Pernyataan tersebut disampaikan SBY saat menjadi pembicara dalam acara Supermentor-28 On Leadership yang digelar di The St. Regis Jakarta, Selasa (14/4) malam.
Dalam kesempatan itu, SBY mengingatkan agar institusi negara seperti TNI dan Polri tetap berada pada koridor tugas konstitusional dan tidak terlibat dalam politik praktis. Menurut dia, netralitas merupakan syarat utama agar aparat tetap menjadi milik seluruh rakyat Indonesia.
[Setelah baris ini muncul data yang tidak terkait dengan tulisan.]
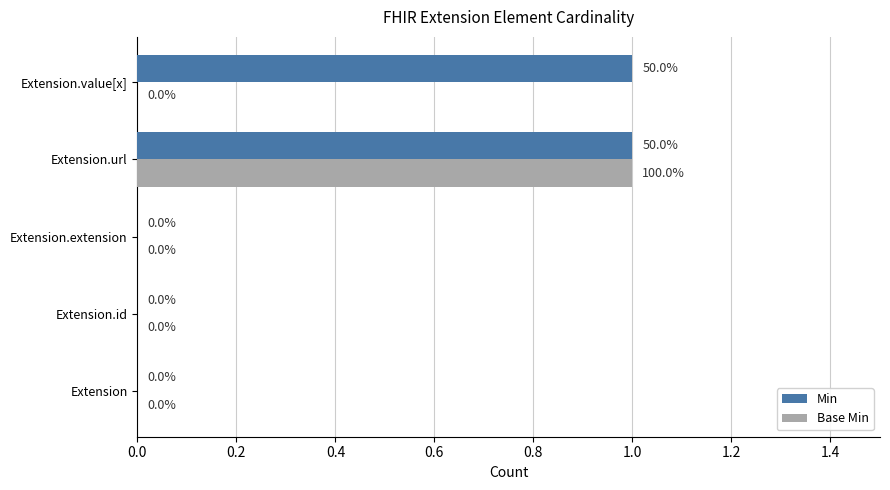

What are all the series names shown in the legend?

Min, Base Min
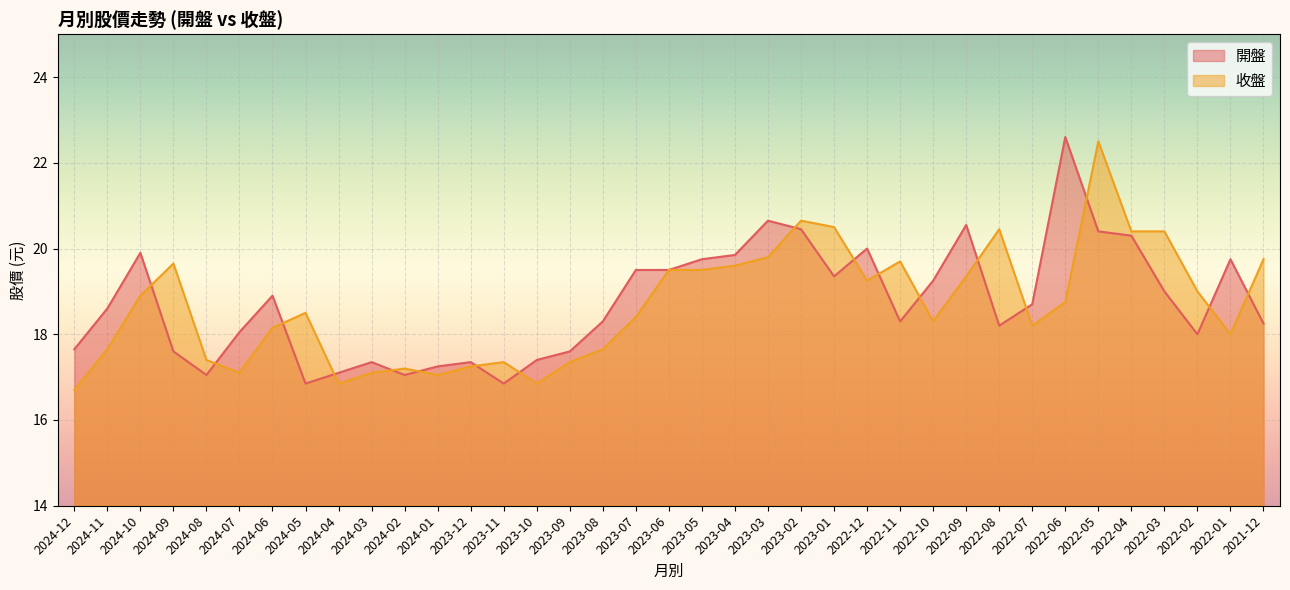

What is the sum of all 收盤 values?

690.7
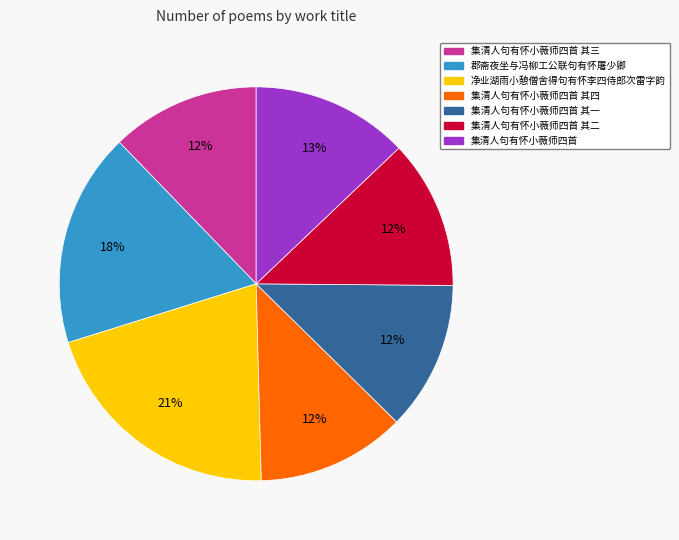

To the nearest percent, what is the average slice percentage?

14%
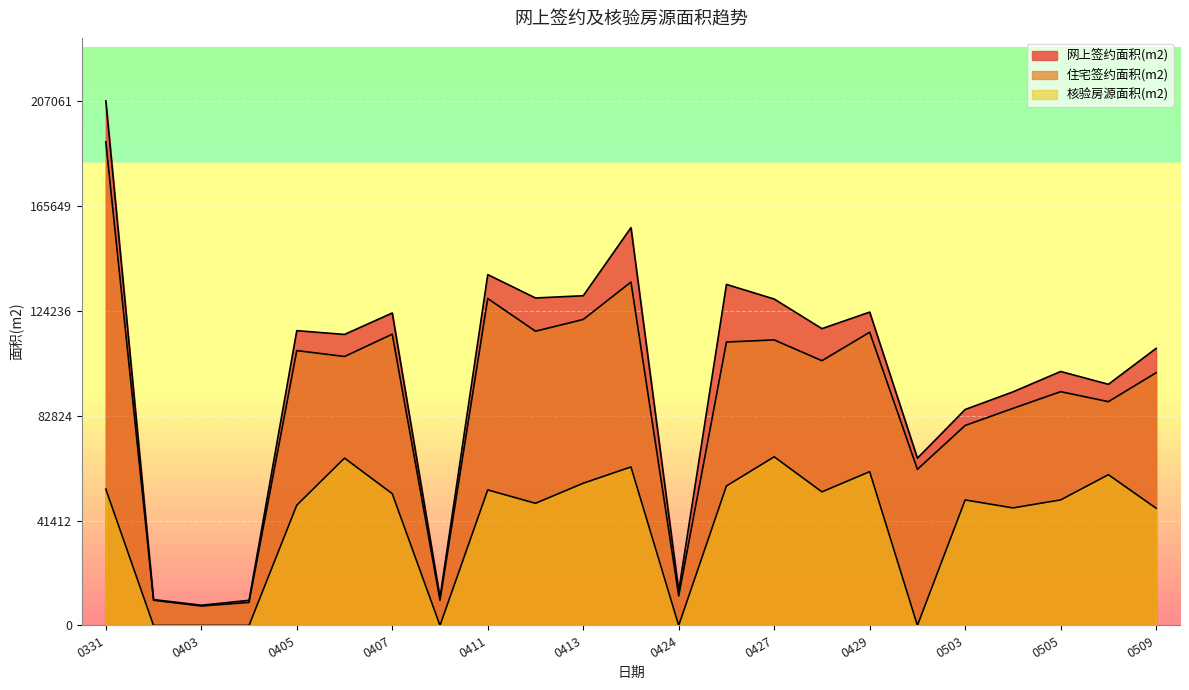

What is the difference between the 住宅签约面积(m2) values at 20160404 and 20160427?

103607.6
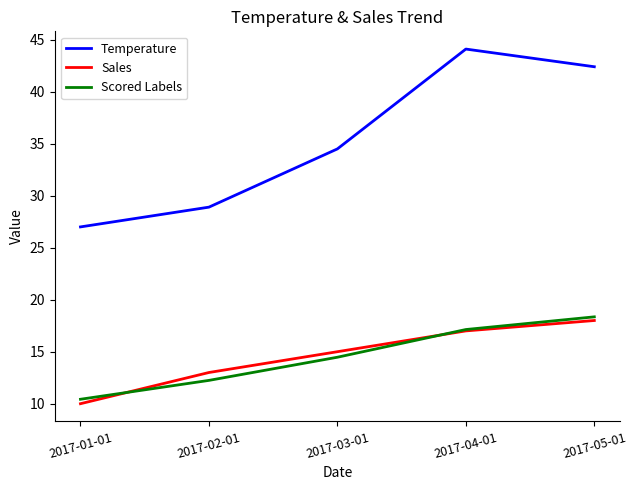

What is the minimum value for Scored Labels?

10.4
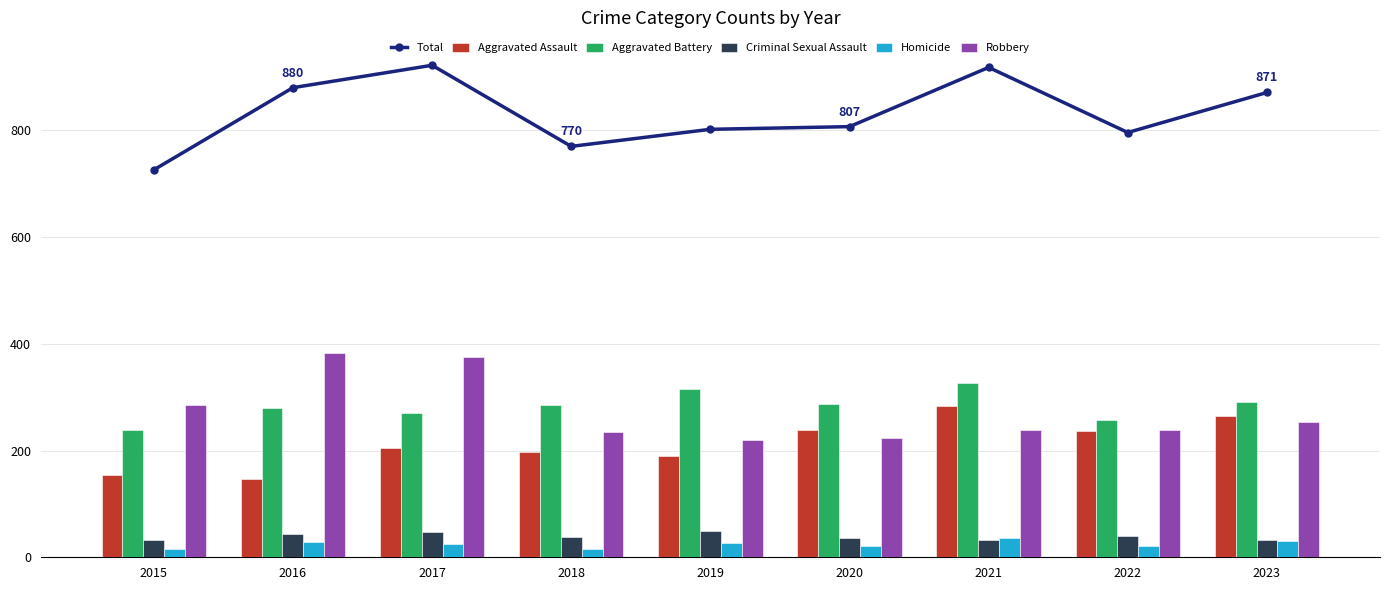

At which label is Aggravated Assault closest to 215?

2017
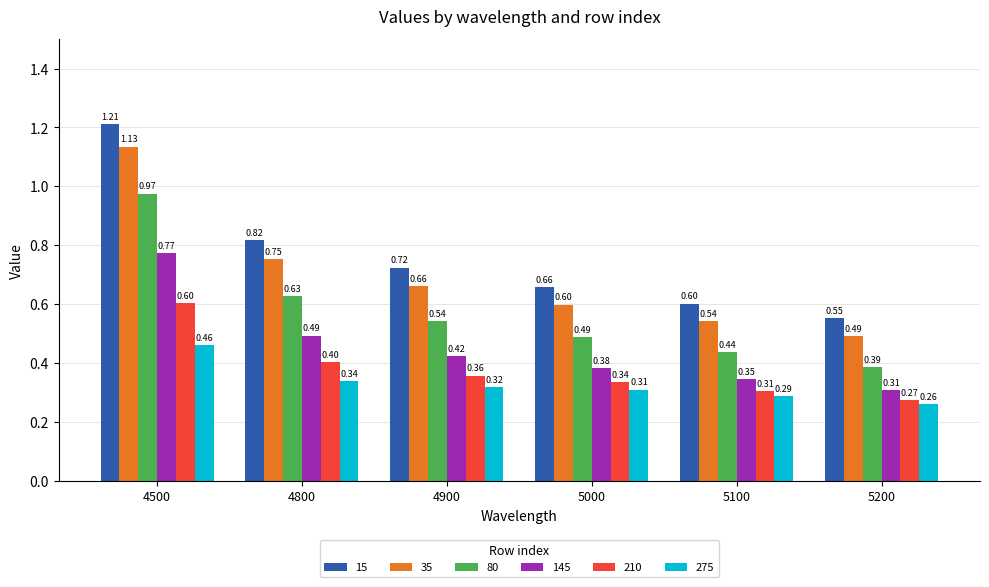

Between 4900 and 5100, which series saw the biggest shift?

15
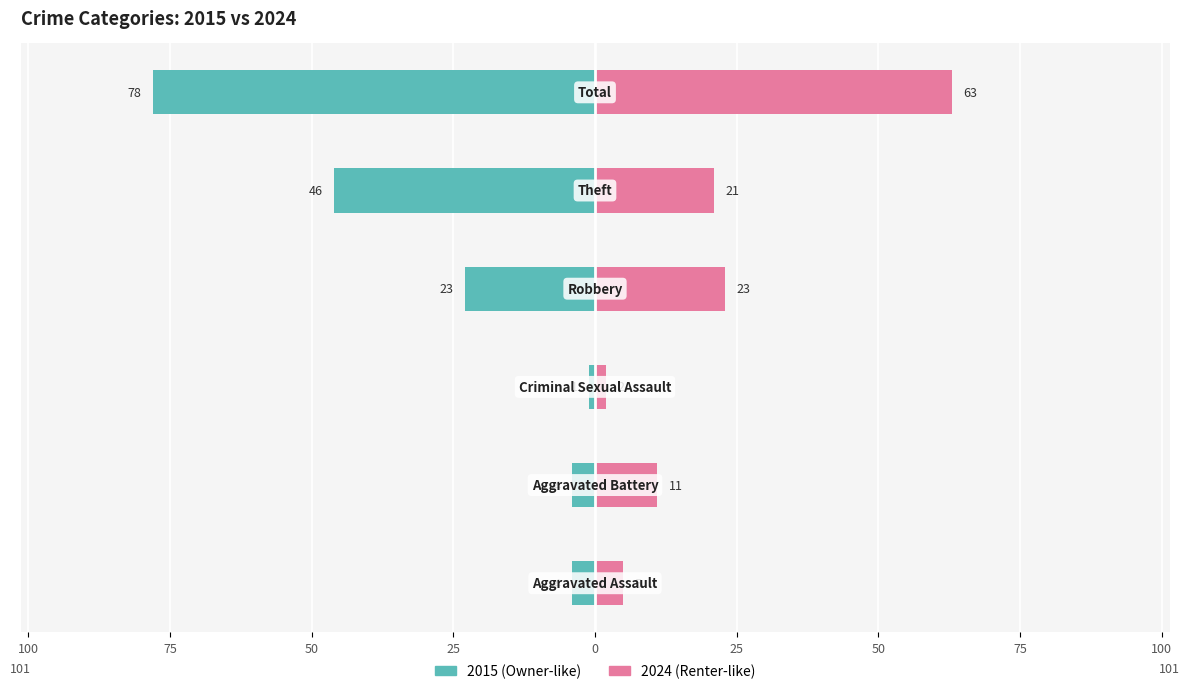

What is the sum of the 2015 values at Robbery and Aggravated Battery?

-27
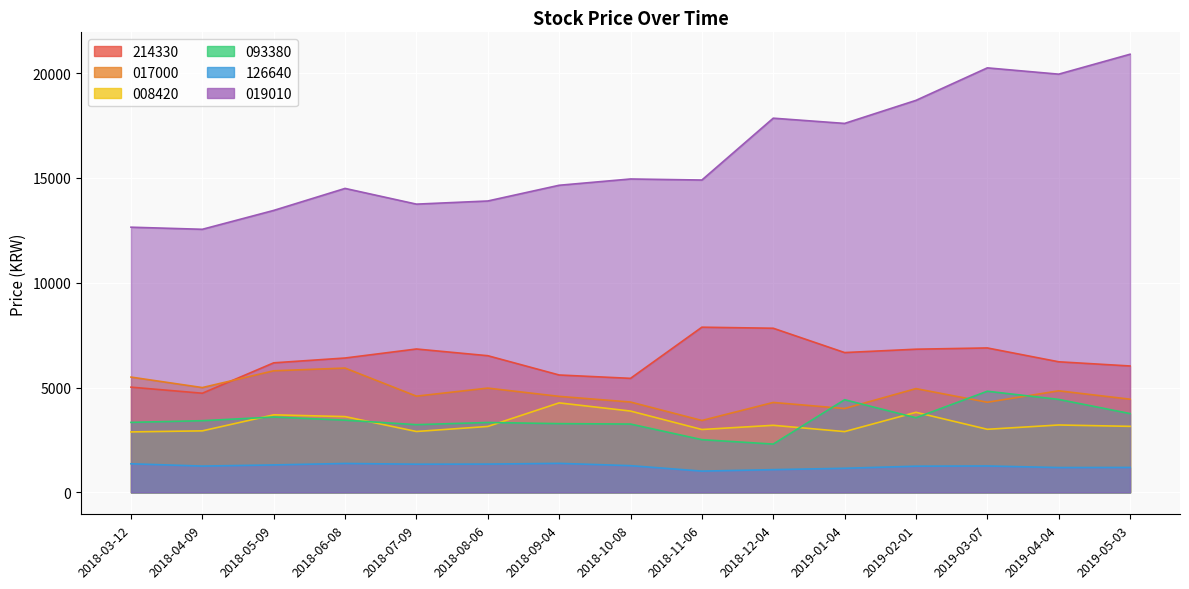

What is the maximum value for 019010?

20900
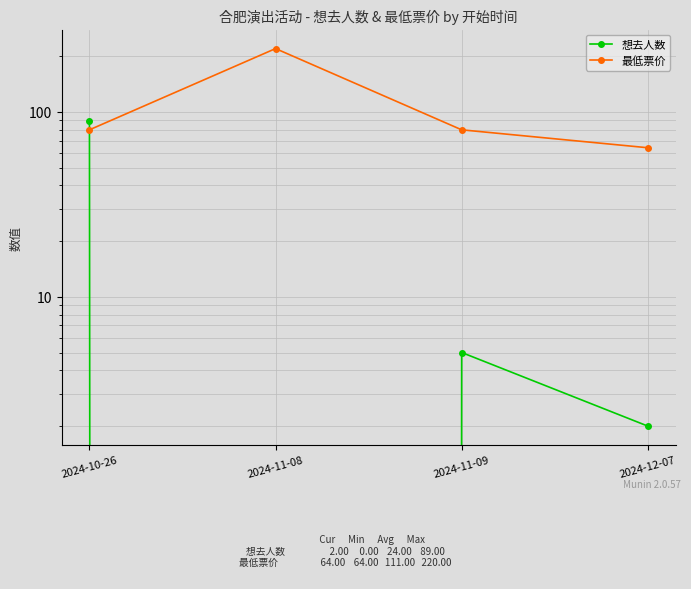

What is the label of the 4th point from the right?

2024-10-26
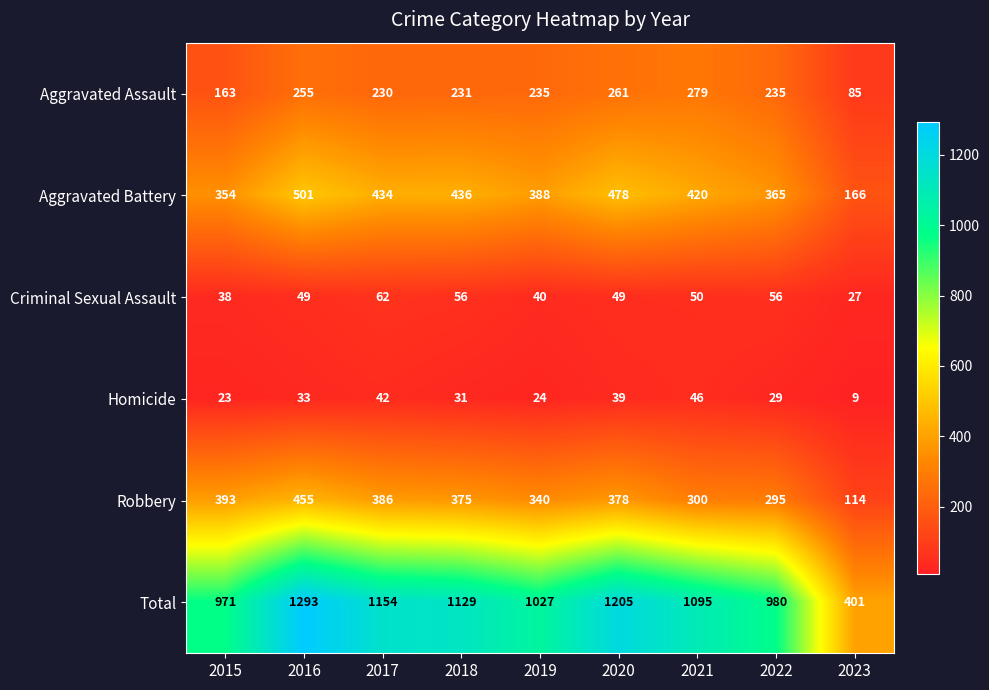

Is it true that Aggravated Assault equals 149 at 2023?

False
“Saya sebagai mantan Panglima Tertinggi mendoakan agar TNI ke depan makin kuat dan berjaya untuk negara, serta tetap fokus pada tugas sesuai konstitusi dan tidak masuk ke politik praktis,” kata SBY.
Ia juga mengenang keberhasilan operasi penyelamatan Kapal Kargo MV Sinar Kudus yang disandera di perairan Somalia pada 2011 sebagai contoh profesionalisme TNI dalam menjalankan tugas negara.
SBY mengaku bangga terhadap kinerja TNI yang dinilai mampu menjalankan amanah dengan baik dan profesional, serta tetap berpegang pada aturan hukum yang berlaku.
Selain itu, SBY yang turut berperan dalam reformasi internal ABRI (kini TNI) menegaskan pentingnya menjaga jati diri aparat sebagai penjaga kedaulatan negara, bukan sebagai alat politik.
Menurut dia, kepercayaan rakyat merupakan modal utama bagi institusi keamanan. Oleh karena itu, netralitas dalam setiap proses demokrasi, termasuk pemilihan umum, harus dijaga secara konsisten.
“Tetaplah netral dalam demokrasi, netral dalam pemilu, agar berjalan adil. TNI, Polri, dan badan intelijen adalah milik rakyat,” ujarnya.
SBY menambahkan bahwa kekuatan aparat tidak hanya diukur dari kemampuan militer, tetapi juga dari kepatuhan terhadap prinsip demokrasi dan supremasi hukum.
“Kita akan bangga jika TNI hebat, kuat, tetapi juga patuh pada demokrasi dan rule of law,” kata SBY.